Thursday, April 30, 2009

Are configuration management tools still needed in the cloud?

Cloud is the buzz word of the year and with the Ubuntu Enterprise Cloud available in Ubuntu 9.04 everyone will be able to build its own private cloud to experiment. As a cloud base infrastructure provides more flexibility and dynamism in the computing infrastructure it seems that configuration management tools will become more and more important in the future.

What's the purpose of a configuration management tool ?


According to wikipedia:
Configuration management (CM) is a field of management that focuses on establishing and maintaining consistency of a system's or product's performance and its functional and physical attributes with its requirements, design, and operational information throughout its life. For information assurance, CM can be defined as the management of security features and assurances through control of changes made to hardware, software, firmware, documentation, test, test fixtures, and test documentation throughout the life cycle of an information system

While the definition above is quite generic system administrators are using configuration management tools such as puppet or cfengine in order to automate system deployments and making sure that every instance providing a specific service has the same configuration. Another service provided by these tools is to automatically distribute configuration changes to all running systems.

How does this apply to a cloud infrastructure?


The cloud model as implemented by the Ubuntu Enterprise Cloud is based on the golden image principle. Each system is based on a static image. The cloud infrastructure is then used to spawn new instances of a specific image. This is one of the characteristics of such an infrastructure: deploying new systems is easier, faster and cheaper. Potential resources are much larger than before.

However one of the issue with the golden image model is that over time there is a drift between running systems and the golden image. When a configuration update is made to the service the offline golden image also needs to be updated. Moreover a configuration management system is needed to push the changes to running systems.

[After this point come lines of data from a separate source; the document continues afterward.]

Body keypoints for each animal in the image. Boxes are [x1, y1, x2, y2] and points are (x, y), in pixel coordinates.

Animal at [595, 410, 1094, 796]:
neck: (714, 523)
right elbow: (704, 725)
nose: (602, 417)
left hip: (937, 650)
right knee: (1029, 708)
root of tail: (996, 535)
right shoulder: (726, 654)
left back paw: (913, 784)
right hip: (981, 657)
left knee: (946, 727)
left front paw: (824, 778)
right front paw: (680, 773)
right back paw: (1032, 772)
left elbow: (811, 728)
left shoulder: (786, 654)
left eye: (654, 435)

Let's take the example of a web hosting infrastructure running 20 instances of an apache server. How would a new virtual host be defined?

With a configuration management system a new virtual host is defined in the central repository and the tool deploys the new virtual host definition to all running systems.

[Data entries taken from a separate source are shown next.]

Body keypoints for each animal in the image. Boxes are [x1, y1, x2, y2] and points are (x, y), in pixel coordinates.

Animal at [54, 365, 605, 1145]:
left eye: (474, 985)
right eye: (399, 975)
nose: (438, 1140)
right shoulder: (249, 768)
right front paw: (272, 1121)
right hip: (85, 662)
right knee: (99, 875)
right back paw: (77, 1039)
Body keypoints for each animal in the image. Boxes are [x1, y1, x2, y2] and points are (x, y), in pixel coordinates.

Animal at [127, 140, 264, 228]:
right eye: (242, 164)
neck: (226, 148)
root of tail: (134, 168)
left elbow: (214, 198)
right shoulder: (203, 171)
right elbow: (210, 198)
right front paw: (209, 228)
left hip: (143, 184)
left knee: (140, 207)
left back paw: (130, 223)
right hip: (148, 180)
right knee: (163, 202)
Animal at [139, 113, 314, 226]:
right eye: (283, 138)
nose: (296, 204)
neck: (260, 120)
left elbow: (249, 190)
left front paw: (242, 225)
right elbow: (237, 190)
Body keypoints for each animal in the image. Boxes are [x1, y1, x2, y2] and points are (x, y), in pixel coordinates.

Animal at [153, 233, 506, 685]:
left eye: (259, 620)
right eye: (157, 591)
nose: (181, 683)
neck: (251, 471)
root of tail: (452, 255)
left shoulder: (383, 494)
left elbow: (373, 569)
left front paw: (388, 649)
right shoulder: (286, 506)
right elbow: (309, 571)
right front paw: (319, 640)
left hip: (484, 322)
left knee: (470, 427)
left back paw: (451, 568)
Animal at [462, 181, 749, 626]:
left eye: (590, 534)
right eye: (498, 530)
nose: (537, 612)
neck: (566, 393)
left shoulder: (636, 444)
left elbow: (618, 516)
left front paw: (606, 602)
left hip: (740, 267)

Applying the combination of the golden image feature with the ease of deployment provided by a cloud infrastructure would lead to defining the new virtual host in one running system, updating the golden image, spawning 20 new instances and swapping them with the old ones  in the web infrastructure.

It seems strange at first to re-bundle a new image and redeploy all of your servers just for a one-line configuration change. One reason may be that system re-installation has always been seen as a last resort option in a traditional infrastructure. This assumption is no longer true in the cloud with its fast and easy provisioning feature.

What are the advantages of the golden image pattern?


Rolling back a configuration change is much faster as both revisions of the service are running at the same time. System administrator don't need to learn another tool and can just use their standard ways of administrating a single server.

However some issues remain:

How about applying a configuration change to different golden images? A dozen of images still need to be booted and the change made everywhere. We're back to square one.  Configuration management tools have the concept of classes and each system will apply specific configurations according to the defined classes. This is done to avoid redundancy in configuration definition. Having just a set of golden images creates redundant configuration. However the amount of images to change is much smaller than dealing with hundreds of instances.

How about tracking changes between configuration? Most of the configuration management tools suggest to keep the central repository under revision control so that changes made to the environment can easily be tracked. With golden images we're lacking the tools to store multiple versions of golden images and perform image diffs: what is the difference between the running system and its base offline image, between two revisions of the same golden image, between two running systems? Having access to such tools would be very useful to system administrators to help the debugging process.

In conclusion configuration management tools have been used for some time by groups running big infrastructures with lots and lots of systems to manage. The dynamism of the cloud brings the same problems to its users even if they are only using a couple of instances to run their infrastructure. Configuration management tools should probably be considered as an essential tool when moving into the cloud.